You can create data frames by using data frame transforms. Data frame transforms enable you to define a pivot, which is a set of features that transform the index into a different, more digestible format. Pivoting results in a summary of your data, which is the data frame.

To define a pivot, first you select one or more fields that you will use to group your data. You can select categorical fields (terms) and numerical fields for grouping. If you use numerical fields, the field values are bucketed using an interval that you specify.

The second step is deciding how you want to aggregate the grouped data. When using aggregations, you practically ask questions about the index. There are different types of aggregations, each with its own purpose and output. To learn more about the supported aggregations and group-by fields, see Data frame transform resources.

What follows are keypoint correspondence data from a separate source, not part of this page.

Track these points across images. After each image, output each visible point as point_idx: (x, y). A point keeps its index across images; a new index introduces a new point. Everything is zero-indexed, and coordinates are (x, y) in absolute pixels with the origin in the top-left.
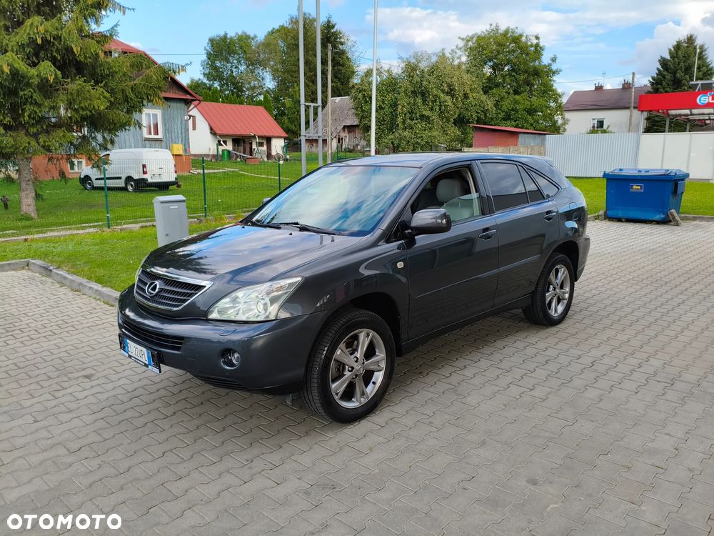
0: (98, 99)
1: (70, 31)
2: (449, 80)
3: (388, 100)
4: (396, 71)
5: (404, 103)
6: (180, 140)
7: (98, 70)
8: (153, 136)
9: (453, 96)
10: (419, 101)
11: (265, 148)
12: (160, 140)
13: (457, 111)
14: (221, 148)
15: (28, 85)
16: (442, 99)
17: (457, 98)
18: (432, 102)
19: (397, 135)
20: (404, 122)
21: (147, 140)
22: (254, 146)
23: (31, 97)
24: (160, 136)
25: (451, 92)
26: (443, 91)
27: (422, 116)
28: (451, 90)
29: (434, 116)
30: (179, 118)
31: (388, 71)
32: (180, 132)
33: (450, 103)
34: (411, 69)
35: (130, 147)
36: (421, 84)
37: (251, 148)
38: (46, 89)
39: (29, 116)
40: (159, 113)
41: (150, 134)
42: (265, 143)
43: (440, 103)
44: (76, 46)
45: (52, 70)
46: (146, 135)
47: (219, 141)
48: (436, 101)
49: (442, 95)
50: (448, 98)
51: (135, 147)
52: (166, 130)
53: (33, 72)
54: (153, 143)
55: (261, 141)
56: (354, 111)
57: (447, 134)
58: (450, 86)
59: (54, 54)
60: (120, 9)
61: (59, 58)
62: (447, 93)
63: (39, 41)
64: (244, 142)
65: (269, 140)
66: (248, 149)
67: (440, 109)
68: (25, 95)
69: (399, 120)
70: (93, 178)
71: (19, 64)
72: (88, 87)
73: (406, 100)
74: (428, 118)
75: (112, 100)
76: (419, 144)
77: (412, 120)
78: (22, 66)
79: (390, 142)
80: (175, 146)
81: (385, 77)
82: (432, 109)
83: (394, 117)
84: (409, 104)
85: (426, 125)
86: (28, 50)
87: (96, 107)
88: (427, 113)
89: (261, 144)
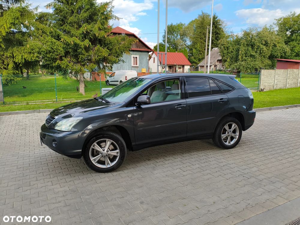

As an optional step, you can also add a query to further limit the scope of the aggregation.

The data frame transform performs a composite aggregation that paginates through all the data defined by the source index query. The output of the aggregation is stored in a destination index. Each time the data frame transform queries the source index, it creates a checkpoint. You can decide whether you want the data frame transform to run once (batch data frame transform) or continuously (continuous data frame transform). A batch data frame transform is a single operation that has a single checkpoint. Continuous data frame transforms continually increment and process checkpoints as new source data is ingested.

Example. Imagine that you run a webshop that sells clothes. Every order creates a document that contains a unique order ID, the name and the category of the ordered product, its price, the ordered quantity, the exact date of the order, and some customer information (name, gender, location, etc). Your dataset contains all the transactions from last year.

If you want to check the sales in the different categories in your last fiscal year, define a data frame transform that groups the data by the product categories (women’s shoes, men’s clothing, etc.) and the order date. Use the last year as the interval for the order date. Then add a sum aggregation on the ordered quantity. The result is a data frame that shows the number of sold items in every product category in the last year.

Example of a data frame pivot in Kibana

The data frame transform leaves your source index intact. It creates a new index that is dedicated to the data frame.